Effect of spironolactone on endothelial dysfunction in rheumatoid arthritis

Abstract

Objective: Chronic inflammation in rheumatoid arthritis (RA) is associated with vascular endothelial dysfunction. The aim of this study was to determine the effect of spironolactone on endothelial function in anti‐tumour necrosis factor (TNF)‐naive RA patients.

Methods: Twenty‐four anti‐TNF‐naive RA patients (mean age 49±1.8 years; disease duration 8.5±5.8 years) with high disease activity [Disease Activity Score including a 28‐joint count (DAS28>5.1)] despite treatment with stable doses of conventional disease‐modifying anti‐rheumatic drugs (DMARDs) were investigated.

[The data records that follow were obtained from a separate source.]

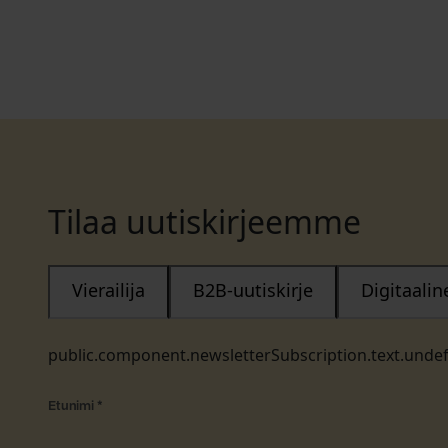
Tilaa uutiskirjeemme
Vierailija
B2B-uutiskirje
Digitaali
public.component.newsletterSubscription.text.unde
Etunimi
*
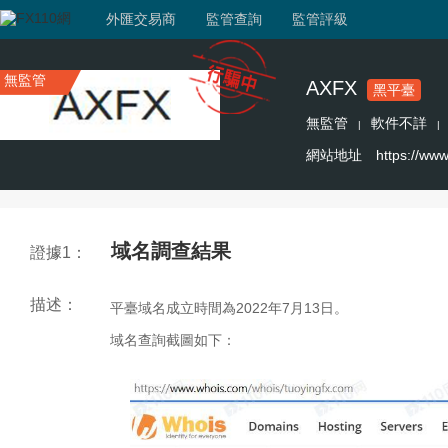
外匯交易商
監管查詢
監管評級
無監管
AXFX
黑平臺
無監管
軟件不詳
|
|
網站地址
https://www
域名調查結果
證據1：
描述：
平臺域名成立時間為2022年7月13日。
域名查詢截圖如下：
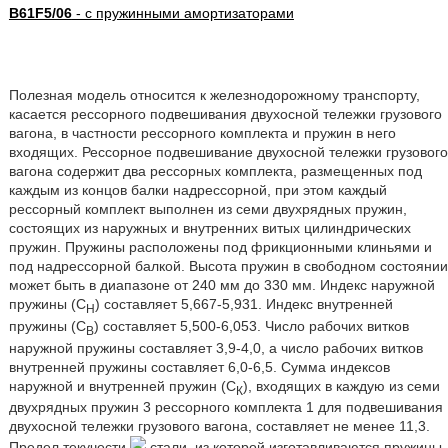
B61F5/06
- с пружинными амортизаторами
Полезная модель относится к железнодорожному транспорту,
касается рессорного подвешивания двухосной тележки грузового
вагона, в частности рессорного комплекта и пружин в него
входящих. Рессорное подвешивание двухосной тележки грузового
вагона содержит два рессорных комплекта, размещенных под
каждым из концов балки надрессорной, при этом каждый
рессорный комплект выполнен из семи двухрядных пружин,
состоящих из наружных и внутренних витых цилиндрических
пружин. Пружины расположены под фрикционными клиньями и
под надрессорной балкой. Высота пружин в свободном состоянии
может быть в диапазоне от 240 мм до 330 мм. Индекс наружной
пружины (C
) составляет 5,667-5,931. Индекс внутренней
Н
пружины (C
) составляет 5,500-6,053. Число рабочих витков
В
наружной пружины составляет 3,9-4,0, а число рабочих витков
внутренней пружины составляет 6,0-6,5. Сумма индексов
наружной и внутренней пружин (C
), входящих в каждую из семи
К
двухрядных пружин 3 рессорного комплекта 1 для подвешивания
двухосной тележки грузового вагона, составляет не менее 11,3.
Предел текучести
стали, из которой изготавливаются пружины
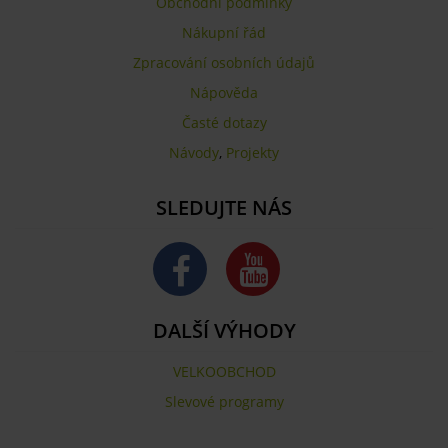
Obchodní podmínky
Nákupní řád
Zpracování osobních údajů
Nápověda
Časté dotazy
Návody
,
Projekty
SLEDUJTE NÁS
DALŠÍ VÝHODY
VELKOOBCHOD
Slevové programy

Inflammatory disease activity [DAS28 and Health Assessment Questionnaire‐Disability Index (HAQ‐DI) scores, erythrocyte sedimentation rate (ESR), and C‐reactive protein (CRP)], serum markers of endothelial dysfunction, serum nitrite concentration, and endothelium‐dependent and ‐independent vasodilation of the brachial artery were measured before and after 12 weeks of therapy with oral spironolactone 2 mg/kg/day.

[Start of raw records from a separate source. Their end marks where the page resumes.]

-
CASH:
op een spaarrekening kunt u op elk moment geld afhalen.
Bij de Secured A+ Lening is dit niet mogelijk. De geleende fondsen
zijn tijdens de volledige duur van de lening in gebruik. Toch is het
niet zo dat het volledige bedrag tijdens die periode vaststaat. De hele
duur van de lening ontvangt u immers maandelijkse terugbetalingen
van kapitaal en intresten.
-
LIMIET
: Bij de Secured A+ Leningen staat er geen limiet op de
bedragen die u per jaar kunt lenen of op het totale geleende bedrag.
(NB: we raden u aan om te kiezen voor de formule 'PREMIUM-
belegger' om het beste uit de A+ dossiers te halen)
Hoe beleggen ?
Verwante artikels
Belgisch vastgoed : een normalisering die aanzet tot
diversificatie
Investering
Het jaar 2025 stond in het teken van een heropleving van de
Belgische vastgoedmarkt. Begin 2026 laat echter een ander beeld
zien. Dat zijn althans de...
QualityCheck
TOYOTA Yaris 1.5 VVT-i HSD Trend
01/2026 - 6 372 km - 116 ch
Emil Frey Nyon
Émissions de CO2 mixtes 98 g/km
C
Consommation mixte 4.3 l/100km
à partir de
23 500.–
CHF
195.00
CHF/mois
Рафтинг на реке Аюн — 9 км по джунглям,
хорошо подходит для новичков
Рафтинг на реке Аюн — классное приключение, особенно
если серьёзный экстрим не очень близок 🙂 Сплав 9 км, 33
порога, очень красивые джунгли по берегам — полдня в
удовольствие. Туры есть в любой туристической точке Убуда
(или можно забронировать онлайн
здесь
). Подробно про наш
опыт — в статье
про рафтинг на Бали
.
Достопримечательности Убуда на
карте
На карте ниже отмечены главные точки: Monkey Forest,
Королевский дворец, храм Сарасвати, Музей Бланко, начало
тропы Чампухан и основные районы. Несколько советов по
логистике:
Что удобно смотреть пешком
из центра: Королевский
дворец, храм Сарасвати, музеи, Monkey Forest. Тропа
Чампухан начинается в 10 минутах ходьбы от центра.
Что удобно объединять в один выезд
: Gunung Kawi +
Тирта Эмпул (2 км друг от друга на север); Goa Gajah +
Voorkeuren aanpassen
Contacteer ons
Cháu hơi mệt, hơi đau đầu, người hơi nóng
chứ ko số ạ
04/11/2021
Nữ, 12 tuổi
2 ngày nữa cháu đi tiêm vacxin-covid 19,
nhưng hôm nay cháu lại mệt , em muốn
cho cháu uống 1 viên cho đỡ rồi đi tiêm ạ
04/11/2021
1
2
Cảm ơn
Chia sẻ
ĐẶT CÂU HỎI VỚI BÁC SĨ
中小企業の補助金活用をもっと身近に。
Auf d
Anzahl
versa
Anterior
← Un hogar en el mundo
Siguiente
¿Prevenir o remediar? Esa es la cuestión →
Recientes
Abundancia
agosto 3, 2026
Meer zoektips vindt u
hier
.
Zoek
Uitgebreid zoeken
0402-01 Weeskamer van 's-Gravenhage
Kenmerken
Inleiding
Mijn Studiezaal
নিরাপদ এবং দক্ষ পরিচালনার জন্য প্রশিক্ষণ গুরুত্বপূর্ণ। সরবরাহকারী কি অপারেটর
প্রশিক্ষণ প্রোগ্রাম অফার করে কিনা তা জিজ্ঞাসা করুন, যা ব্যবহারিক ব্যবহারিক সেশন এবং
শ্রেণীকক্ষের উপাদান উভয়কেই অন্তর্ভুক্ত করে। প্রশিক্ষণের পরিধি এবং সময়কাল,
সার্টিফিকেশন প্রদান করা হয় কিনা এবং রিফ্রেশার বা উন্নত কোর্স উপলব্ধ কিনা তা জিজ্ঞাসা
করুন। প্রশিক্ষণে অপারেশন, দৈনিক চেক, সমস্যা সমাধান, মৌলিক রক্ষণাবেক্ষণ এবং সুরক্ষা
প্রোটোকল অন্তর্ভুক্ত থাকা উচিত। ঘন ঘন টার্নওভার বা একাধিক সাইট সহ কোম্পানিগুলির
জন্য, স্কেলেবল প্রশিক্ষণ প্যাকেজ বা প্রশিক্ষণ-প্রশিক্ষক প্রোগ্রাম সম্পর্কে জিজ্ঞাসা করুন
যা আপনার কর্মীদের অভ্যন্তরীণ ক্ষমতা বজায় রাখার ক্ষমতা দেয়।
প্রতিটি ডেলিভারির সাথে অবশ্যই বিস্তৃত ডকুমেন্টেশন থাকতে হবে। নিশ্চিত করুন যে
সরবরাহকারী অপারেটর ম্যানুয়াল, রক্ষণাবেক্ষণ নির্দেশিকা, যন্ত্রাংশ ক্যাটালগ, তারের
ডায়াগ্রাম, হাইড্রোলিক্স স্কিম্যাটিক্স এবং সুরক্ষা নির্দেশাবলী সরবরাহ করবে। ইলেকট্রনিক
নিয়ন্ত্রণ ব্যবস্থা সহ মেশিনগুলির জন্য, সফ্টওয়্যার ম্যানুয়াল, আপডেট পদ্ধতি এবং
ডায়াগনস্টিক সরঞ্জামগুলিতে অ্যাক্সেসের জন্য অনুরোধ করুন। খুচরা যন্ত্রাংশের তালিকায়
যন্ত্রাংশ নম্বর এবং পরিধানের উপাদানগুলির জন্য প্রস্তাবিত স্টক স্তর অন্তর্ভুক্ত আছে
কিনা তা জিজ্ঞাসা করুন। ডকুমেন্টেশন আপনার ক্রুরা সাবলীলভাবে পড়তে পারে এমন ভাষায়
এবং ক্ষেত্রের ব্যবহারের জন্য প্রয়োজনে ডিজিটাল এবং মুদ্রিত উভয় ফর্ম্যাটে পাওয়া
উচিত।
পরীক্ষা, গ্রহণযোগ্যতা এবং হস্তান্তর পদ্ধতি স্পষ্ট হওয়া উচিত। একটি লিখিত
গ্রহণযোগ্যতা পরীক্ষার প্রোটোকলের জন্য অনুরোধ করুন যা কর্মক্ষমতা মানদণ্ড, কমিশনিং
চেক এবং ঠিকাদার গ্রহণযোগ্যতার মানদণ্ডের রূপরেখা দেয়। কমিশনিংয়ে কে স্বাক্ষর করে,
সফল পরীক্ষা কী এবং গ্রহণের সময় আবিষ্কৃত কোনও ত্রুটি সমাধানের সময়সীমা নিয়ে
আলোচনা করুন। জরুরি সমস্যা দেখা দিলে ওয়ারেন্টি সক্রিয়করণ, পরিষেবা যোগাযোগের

Results: After treatment with spironolactone, flow‐mediated vasodilation (FMD) improved from 3.18±0.46% to 3.95±0.49% (p<0.001) whereas there was no significant change in endothelium‐independent vasodilation with nitroglycerin and baseline diameter (18.4±1.15% vs. 18.3±1.13%, p = 0.046, and 3.5±0.1 vs. 3.52±0.1 mm, p = 0.952, respectively); serum nitrite concentration was reduced significantly from 6.9±0.34 to 6.8±0.33 µmol/L (p<0.001), ESR from 59.90±4.86 to 51.22±4.26 mm in the first hour (p<0.001), and CRP level from 15.2±3.8 to 9.4±2.6 mg/dL (p = 0.019). DAS28 and HAQ‐DI scores were significantly reduced, from 6.9±0.25 to 4.1±0.31 (p<0.05) and from 1.47±0.09 to 0.69±0.1 (p<0.05), respectively.

Conclusions: The study suggests that, in RA, endothelial dysfunction is part of the disease process and treatment with spironolactone improves both endothelial dysfunction and inflammatory disease activity in RA.